Dark Mofo is an annual Tasmanian art festival that has been scheduled to return in June. It has dropped one of its headlining exhibitions. The festival – notorious for its provocative and often taboo subject matters – rarely backs down from controversy as it prides itself on darker themes that celebrate the southern winter solstice. However, the pagan inspired midwinter festival has admitted guilt and apologised after a week-long controversy, centred around one of its art projects by Santiago Sierra.
Earlier this month, a promotional image was posted by organisers on behalf of the artist which ignited criticisms against Sierra, his proposed artwork titled the Union Flag, and the festival’s curators. The post served as an exclusive invitation to First Nation Australians. The simplicity of four bold words printed in black, donned on a red background, exclaimed that – WE WANT YOUR BLOOD. The caption read how “expressions of interest are now open to First Nations peoples from countries claimed by the British Empire…who reside in Australia. Participants will be invited to donate a small amount of blood to the artwork, facilitated by a medical professional before the festival”.
Though it has since been removed, the Dark Mofo website explained that the “Spanish artist Santiago Sierra will immerse the Union Jack in the blood of its colonised territories.” The blood would be voluntarily donated by First Nations peoples. Despite the organiser’s claims of support from local lutruwita (Tasmanian) Aborigines, the overwhelming response to Union Flag has been negative and deemed deeply offensive. Furthermore, the exploitation of Indigenous bodies to fulfil a violent fantasy reveals an ignorance that negates the reality of how trauma is transgenerational.
Given this lack of consideration, Indigenous Elders, artists, scholars, politicians, activists and allies mobilised an unrelenting campaign against the exhibition. Specifically, they protested against the rhetoric that Dark Mofo’s decision to hold Sierra’s instalment was confronting because of its “groundbreaking conceptual practice”. Instead, counter-arguments recognised how Union Flag was neither innovative nor ‘decolonising’ but rather, resembled “shock jock art“.
“A coloniser artist intending to produce art with the actual blood of colonised people is abusive, colonising and re-traumatising. The idea is disgusting and terrible and should not have been considered,” tweeted the Noongar writer Claire Coleman. Gomeroi journalist Madeline Hayman-Reber relayed her distaste by asserting, “our blood is sacred, your art is not. How about centring Blak voices rather than white artists.”
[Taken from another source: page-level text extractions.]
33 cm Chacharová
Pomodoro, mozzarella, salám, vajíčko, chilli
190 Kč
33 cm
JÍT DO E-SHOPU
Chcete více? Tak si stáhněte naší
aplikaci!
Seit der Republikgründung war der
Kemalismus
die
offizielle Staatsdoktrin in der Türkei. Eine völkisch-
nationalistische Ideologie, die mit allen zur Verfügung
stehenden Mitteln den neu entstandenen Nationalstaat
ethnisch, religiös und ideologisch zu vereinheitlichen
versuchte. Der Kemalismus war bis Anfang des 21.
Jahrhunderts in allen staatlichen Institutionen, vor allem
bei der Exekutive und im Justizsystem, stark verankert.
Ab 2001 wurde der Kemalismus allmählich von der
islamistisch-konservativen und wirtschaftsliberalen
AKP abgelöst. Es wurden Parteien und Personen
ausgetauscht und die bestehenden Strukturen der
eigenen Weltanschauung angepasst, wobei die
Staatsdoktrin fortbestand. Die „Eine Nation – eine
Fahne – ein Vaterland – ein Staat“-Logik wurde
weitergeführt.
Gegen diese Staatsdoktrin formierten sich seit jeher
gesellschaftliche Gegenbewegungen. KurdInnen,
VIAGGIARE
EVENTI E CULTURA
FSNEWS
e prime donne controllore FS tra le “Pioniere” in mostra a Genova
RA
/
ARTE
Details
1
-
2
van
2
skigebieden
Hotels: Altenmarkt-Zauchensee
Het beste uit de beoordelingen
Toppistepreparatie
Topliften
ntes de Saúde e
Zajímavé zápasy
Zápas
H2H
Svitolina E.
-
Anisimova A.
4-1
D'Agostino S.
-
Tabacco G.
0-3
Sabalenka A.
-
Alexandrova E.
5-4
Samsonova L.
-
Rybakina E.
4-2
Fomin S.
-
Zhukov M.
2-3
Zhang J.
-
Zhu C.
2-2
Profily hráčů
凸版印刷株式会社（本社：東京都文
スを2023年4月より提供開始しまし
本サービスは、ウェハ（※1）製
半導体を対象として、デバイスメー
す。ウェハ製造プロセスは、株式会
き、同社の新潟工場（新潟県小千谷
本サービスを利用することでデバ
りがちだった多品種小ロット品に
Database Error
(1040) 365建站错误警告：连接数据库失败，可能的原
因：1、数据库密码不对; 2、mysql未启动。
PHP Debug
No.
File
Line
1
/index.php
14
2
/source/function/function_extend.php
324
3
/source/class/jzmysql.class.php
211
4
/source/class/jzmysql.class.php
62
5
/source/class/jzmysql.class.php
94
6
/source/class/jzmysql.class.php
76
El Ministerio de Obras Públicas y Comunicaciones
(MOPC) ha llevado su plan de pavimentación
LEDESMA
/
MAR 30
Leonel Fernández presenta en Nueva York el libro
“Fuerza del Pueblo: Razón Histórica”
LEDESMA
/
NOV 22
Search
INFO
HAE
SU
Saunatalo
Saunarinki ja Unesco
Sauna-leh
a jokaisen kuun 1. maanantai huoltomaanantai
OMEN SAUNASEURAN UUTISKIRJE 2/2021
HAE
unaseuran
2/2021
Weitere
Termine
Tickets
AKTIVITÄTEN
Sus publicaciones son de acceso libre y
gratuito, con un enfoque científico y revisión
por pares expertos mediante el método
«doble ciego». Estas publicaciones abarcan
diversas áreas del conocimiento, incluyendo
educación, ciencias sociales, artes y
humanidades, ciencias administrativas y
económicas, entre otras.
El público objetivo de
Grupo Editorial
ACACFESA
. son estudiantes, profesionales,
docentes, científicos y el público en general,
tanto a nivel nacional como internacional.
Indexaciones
In a similar vein, the prolific Indigenous rapper and artist – Briggs – simply commented on the festival’s original post that “we already gave you enough blood.” It cannot be overlooked how Dark Mofo choose to promote a non-Indigenous artist in place of local Indigenous talent. This reveals what Māori artist Kira Puru perceives as an omission of “no First Nations folks in your curational/consulting teams.” Additionally, she tweeted how “Sierra’s works are notoriously expensive and to choose to give this piece a platform to tell the story of our First Nations peoples rather than elevating local Indigenous voices reeks of colonial bs in and of itself.”
The Creative Director of Dark Mofo initially defended the plans to immerse the British flag in Indigenous Australians’ blood. He invoked the Spanish artist’s words that Union Flag stood as a statement “against colonialism”. Citing the complexities of Sierra’s art, organisers “understood, respect[ed] and appreciate[d] the many diverse views in relation to this confronting project.”
Leigh Carmichael further justified that “self-expression is a fundamental human right, and we support artists to make and present their work regardless of their nationality or cultural background’. However, this position was not held for long. Following his defence, Dark Mofo later posted on social media that Sierra’s project would not proceed. Carmichael also claimed it was a “mistake” that he had “hurt” Indigenous communities, signing off by offering his apologies to First Nations people.
As mentioned earlier, Dark Mofo is no stranger to controversy. Previous art instalments publicly displayed several large inverted red crosses erected across prominent waterfront positions. Another light installation – which used artificial fog, surround sound, and strobe lighting – was closed after seven people had suffered seizures. In 2017, registered attendees could watch a three-hour show – marketed as “a bloody sacrificial ritual” – where performers stripped naked, bound themselves on wooden crosses and stretchers. At some point in the performance, they engaged with a slaughtered bull. The reviews were mixed.
It is clear that Dark Mofo’s organisers and curators sought to retain and remind audiences of their ‘edgy’ status. As summarised by Trawlwoolway/Plangermaireener artist Jamie Graham-Blair “Indigenous bodies are not tools to be used by colonisers. We are not props for your white guilt art.” Considering that the Dark Mofo 2020 festival was cancelled due to COVID, Sierra’s Union Flag was not only a successful attempt to drum up publicity for the upcoming festival but also, as a tone-deaf attempt to stay relevant.